Furthermore, since there is also a transmission loss in the underfloor space, it is thought that the same sound insulation effect can be achieved with one sound insulation shift that is less than half the amount of one normal partition. Therefore, it is sufficient to aim for a sound insulation degree of 20 to 25 according to the ISO standard (same as the BS standard).

As is clear from FIG. 9, the results of the sound insulation performance test of the floor panel of the present invention are at a satisfactory level, exceeding the standard sound insulation degree for office partitions.

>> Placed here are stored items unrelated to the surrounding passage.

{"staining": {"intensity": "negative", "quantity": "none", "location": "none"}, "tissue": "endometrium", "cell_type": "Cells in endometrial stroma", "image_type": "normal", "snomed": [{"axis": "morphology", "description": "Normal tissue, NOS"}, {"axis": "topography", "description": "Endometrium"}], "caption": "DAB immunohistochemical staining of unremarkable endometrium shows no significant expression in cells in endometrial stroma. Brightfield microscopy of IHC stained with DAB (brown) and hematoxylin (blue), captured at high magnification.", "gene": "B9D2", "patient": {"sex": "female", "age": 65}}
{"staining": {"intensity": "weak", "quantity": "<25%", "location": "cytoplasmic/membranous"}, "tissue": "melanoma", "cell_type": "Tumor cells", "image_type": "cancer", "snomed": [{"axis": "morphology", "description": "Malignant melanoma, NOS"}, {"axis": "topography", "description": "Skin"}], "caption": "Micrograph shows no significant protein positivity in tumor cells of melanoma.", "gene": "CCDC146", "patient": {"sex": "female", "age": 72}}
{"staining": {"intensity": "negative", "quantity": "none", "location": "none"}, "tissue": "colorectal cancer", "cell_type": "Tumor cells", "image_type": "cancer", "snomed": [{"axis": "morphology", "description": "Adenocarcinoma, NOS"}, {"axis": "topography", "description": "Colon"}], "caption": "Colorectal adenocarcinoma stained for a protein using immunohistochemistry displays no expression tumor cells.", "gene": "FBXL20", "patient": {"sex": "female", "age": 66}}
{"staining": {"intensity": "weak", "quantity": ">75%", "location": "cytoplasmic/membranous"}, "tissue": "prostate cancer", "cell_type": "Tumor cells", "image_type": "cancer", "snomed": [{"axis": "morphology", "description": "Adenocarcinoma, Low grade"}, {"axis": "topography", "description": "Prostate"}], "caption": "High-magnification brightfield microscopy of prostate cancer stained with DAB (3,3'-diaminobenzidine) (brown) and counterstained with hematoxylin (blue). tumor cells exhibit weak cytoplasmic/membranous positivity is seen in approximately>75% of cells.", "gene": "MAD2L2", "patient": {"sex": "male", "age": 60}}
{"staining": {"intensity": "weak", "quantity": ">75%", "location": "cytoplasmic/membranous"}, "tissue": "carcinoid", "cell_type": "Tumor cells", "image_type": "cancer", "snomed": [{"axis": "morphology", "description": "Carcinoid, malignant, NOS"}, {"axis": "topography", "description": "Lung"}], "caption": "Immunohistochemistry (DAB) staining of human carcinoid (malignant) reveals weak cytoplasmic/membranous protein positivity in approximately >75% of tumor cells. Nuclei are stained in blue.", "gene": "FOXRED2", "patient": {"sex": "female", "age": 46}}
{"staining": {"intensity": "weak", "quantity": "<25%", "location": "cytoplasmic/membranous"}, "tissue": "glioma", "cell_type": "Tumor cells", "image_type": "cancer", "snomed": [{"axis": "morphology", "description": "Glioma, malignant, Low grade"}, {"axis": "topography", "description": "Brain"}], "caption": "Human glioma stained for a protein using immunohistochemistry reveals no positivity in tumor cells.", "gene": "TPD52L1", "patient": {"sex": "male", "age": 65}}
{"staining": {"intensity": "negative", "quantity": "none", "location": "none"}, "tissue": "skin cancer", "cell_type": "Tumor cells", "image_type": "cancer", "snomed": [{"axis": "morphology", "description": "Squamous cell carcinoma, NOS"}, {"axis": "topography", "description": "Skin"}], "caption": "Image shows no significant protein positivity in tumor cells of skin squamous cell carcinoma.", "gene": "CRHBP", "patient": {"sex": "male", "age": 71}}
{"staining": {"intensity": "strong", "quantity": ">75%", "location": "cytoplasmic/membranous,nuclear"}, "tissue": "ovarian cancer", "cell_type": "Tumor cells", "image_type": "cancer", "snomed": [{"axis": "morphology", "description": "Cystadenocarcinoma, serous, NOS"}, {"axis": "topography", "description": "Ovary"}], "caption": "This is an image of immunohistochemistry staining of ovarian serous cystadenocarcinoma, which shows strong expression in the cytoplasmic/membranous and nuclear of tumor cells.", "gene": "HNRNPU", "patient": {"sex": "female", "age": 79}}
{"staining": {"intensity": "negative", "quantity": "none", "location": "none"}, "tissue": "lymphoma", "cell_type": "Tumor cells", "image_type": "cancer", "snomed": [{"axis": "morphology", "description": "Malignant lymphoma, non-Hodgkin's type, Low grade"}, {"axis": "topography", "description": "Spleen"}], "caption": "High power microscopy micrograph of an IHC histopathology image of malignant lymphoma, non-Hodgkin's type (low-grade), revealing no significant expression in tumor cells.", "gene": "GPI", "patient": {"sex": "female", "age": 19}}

[Brief explanation of the drawing]

FIG. 1 is a perspective view of one embodiment of the floor panel of the present invention. Figure 2 is a bottom view of the floor panel in Figure 1, Figure 3 is
FIG. 2 is a cross-sectional view taken along line l-1 in FIG. 2; FIG. 4 is a partially cutaway perspective view of the floor panel of FIG. 1. FIG. 5 is a perspective view of one embodiment of the support leg. FIG. 3 is a perspective view of the main parts showing the floor panel installation state. FIG. 7 is a sectional view showing the relationship between the ribs and support legs of the floor panel of the present invention. FIG. 8 is a load-deflection diagram of the floor panel. FIG. 9 is a diagram showing the sound insulation effect of the floor panel of the present invention. 1...Floor panel. 2...Surface plate. 3...Back board. 4...Filling material. 6G...Annular rib. 66...Peripheral rib. 6c...Other strong ribs. Figure 2 Figure 7 Figure 8 Deflection (mm)

Claims (4)

[Claims] (1) In a floor panel formed by joining a front plate made of a steel plate and a back plate made of a steel plate to each other at least at their edges, an annular rib projects in the center of the back plate in a direction opposite to the front plate. a peripheral rib that protrudes in the same direction as the annular rib and extends so as to surround the annular rib is formed along the edge of the back plate, and the annular rib and the peripheral rib are A reinforcing rib is formed on the back plate and extends in the direction of the supporting leg engaging portion of the floor panel, and a reinforcing rib is formed on the back plate and extends along the edge of the back plate on the outside of the peripheral rib of the back plate. 1. A floor panel characterized in that a flat part is formed in a band shape and contacts the front plate, and an inorganic filler is sealed in a space between the front plate and the back plate. (2) A packing mounting groove extending along the edge of the floor panel is formed between the outer side of the flat part of the back plate and the front plate. floor panel. (3) The peripheral edge of the recess surrounded by the annular rib, the peripheral rib, and the reinforcing rib of the back plate is formed into an arc shape, and a plurality of conical recesses that contact the front plate are provided in the recess. 2. The floor panel according to claim 1, wherein the back plate and the front plate are spot welded in the conical recess. (4) The floor panel according to claim 1 or 3, wherein the front plate and the back plate are spot-welded at appropriate intervals along the flat portion of the back plate.